**Problem to solve**
Please return the listing below from the line with "Nginx hoặc AWS" through its last line, exactly, and include nothing else.

**Data to use**
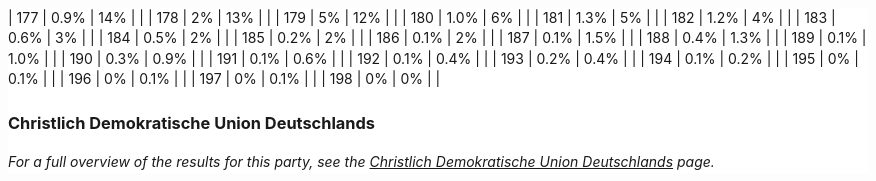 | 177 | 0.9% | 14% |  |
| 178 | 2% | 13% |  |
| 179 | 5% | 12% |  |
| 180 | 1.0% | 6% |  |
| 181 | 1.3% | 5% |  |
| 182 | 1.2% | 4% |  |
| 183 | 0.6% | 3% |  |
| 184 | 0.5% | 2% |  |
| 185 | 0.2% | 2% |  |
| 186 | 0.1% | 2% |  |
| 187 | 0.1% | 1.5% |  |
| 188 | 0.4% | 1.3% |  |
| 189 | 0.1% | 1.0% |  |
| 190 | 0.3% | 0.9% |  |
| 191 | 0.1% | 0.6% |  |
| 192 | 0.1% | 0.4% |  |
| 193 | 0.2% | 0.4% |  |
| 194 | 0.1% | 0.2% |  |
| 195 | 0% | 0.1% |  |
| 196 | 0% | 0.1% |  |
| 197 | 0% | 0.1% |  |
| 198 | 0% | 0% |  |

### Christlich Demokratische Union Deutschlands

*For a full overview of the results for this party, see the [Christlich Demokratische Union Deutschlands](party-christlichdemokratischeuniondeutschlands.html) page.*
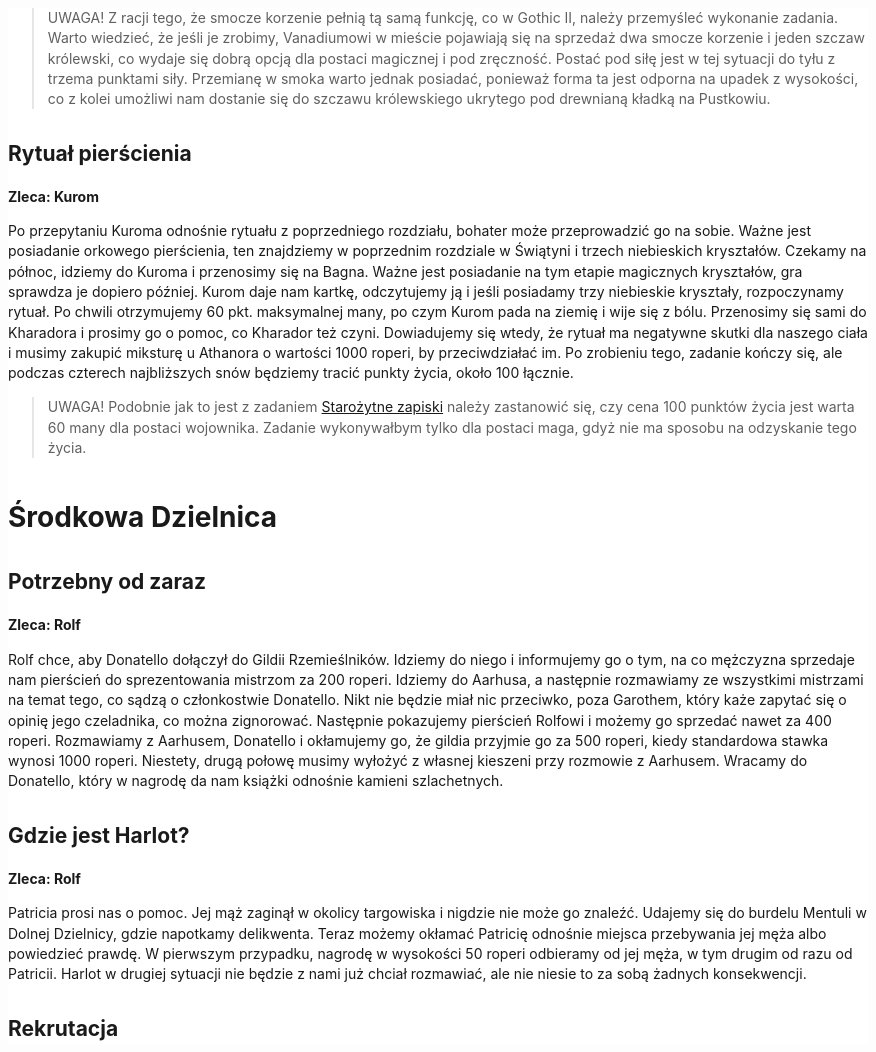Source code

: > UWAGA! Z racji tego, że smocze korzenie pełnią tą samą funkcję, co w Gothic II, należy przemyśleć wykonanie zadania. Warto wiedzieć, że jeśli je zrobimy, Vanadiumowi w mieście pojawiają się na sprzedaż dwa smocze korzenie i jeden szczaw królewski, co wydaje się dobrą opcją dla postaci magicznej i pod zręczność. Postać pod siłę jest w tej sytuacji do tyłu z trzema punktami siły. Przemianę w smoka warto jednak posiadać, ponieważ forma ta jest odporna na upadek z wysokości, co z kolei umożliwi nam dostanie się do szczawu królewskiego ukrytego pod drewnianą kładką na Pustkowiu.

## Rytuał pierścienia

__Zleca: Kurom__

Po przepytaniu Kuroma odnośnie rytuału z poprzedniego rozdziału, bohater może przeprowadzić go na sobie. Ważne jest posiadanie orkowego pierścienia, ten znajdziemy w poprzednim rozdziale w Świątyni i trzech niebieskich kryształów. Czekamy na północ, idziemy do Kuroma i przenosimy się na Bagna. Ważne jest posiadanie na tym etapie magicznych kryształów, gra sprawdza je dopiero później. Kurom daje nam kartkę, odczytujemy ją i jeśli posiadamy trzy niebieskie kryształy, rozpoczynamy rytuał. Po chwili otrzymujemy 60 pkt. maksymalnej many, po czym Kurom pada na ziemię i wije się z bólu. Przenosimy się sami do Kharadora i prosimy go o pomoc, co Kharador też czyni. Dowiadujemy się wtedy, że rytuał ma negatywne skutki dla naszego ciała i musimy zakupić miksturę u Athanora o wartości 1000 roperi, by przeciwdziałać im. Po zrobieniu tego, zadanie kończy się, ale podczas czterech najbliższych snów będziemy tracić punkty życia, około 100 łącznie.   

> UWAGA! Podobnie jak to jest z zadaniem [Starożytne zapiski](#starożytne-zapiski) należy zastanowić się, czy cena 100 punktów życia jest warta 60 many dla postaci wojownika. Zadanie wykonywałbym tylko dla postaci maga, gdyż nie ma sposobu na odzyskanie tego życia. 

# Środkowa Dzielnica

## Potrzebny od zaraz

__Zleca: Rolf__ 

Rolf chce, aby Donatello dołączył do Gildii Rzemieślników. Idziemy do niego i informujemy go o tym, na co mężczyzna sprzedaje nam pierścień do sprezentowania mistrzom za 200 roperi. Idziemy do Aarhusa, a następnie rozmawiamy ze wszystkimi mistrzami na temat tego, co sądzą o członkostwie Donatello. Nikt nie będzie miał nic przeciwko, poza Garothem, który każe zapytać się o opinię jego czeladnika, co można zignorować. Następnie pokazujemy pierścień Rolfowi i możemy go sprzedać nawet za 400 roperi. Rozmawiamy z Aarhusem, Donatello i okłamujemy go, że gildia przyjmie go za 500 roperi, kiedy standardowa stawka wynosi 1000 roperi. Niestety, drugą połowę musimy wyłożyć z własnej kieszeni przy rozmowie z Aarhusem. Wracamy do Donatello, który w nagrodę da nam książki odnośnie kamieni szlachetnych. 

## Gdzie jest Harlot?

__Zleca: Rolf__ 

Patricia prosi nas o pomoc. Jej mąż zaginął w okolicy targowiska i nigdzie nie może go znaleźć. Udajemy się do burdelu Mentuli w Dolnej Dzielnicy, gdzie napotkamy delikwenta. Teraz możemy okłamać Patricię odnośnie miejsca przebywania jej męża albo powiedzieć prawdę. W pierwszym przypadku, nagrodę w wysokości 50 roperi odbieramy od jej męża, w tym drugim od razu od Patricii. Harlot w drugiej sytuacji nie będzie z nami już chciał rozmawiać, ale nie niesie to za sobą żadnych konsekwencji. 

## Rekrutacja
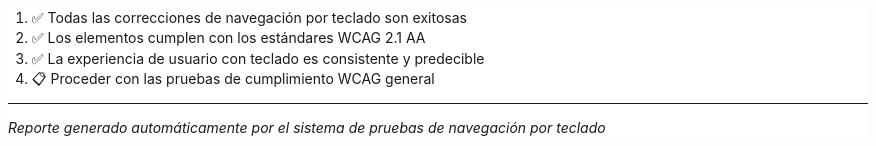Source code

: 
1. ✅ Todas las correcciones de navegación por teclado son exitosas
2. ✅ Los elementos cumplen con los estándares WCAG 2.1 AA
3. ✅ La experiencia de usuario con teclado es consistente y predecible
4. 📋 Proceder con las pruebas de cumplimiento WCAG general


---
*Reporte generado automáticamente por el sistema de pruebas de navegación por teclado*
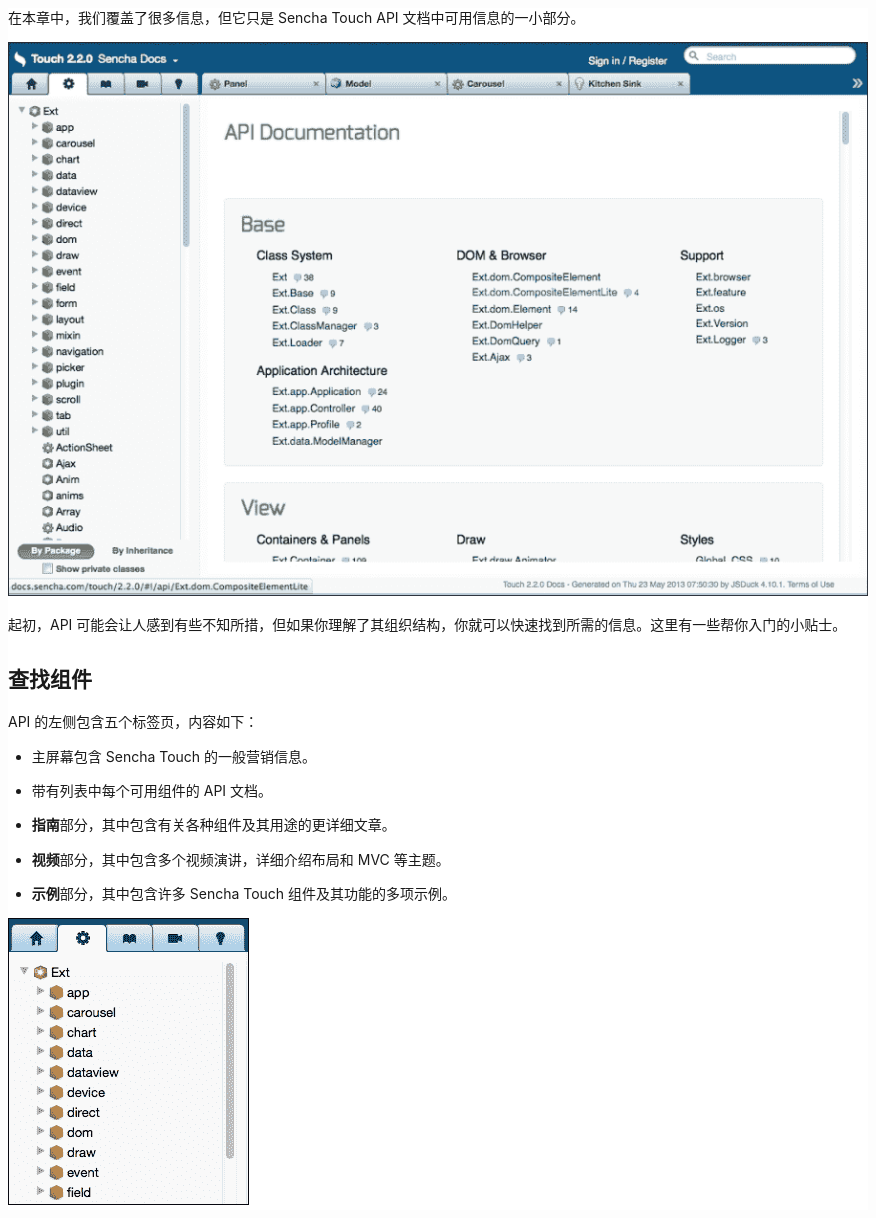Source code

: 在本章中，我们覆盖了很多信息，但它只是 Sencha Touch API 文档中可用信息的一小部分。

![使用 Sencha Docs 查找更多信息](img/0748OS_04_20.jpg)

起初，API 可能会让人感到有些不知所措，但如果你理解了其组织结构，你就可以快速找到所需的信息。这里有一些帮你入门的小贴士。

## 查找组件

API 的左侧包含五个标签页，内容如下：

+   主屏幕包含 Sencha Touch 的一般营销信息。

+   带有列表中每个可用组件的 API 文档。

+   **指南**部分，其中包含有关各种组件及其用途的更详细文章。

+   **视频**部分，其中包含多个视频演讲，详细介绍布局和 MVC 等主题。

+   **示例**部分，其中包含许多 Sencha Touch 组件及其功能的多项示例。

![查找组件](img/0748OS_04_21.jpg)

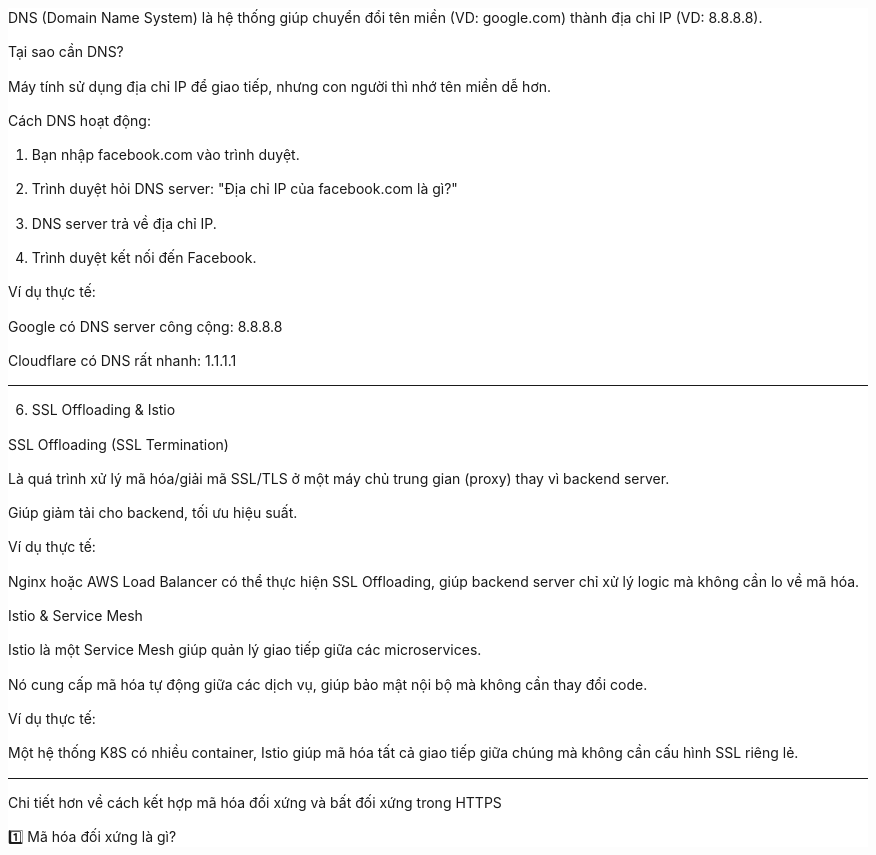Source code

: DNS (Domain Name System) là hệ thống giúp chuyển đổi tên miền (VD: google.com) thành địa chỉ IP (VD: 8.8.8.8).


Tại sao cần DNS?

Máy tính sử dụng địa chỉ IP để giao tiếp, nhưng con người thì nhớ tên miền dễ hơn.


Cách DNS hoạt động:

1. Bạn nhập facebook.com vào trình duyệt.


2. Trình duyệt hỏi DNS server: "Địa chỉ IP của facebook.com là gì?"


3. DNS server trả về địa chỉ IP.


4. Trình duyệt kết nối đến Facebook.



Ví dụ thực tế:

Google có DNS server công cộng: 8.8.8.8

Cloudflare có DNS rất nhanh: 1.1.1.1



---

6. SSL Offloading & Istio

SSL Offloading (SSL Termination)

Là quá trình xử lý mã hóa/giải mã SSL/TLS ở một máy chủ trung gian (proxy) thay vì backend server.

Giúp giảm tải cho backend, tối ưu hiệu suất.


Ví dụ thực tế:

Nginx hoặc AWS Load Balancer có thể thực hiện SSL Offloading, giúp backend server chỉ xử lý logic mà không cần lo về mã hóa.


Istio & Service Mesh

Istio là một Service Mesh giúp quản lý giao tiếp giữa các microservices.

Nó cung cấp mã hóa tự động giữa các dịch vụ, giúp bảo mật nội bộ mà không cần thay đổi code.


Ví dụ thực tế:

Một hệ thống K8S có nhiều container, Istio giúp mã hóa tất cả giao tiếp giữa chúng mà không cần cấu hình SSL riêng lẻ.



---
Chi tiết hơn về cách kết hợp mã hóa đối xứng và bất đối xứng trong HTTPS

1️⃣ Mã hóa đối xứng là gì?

**Response**
Nginx hoặc AWS Load Balancer có thể thực hiện SSL Offloading, giúp backend server chỉ xử lý logic mà không cần lo về mã hóa.


Istio & Service Mesh

Istio là một Service Mesh giúp quản lý giao tiếp giữa các microservices.

Nó cung cấp mã hóa tự động giữa các dịch vụ, giúp bảo mật nội bộ mà không cần thay đổi code.


Ví dụ thực tế:

Một hệ thống K8S có nhiều container, Istio giúp mã hóa tất cả giao tiếp giữa chúng mà không cần cấu hình SSL riêng lẻ.



---
Chi tiết hơn về cách kết hợp mã hóa đối xứng và bất đối xứng trong HTTPS

1️⃣ Mã hóa đối xứng là gì?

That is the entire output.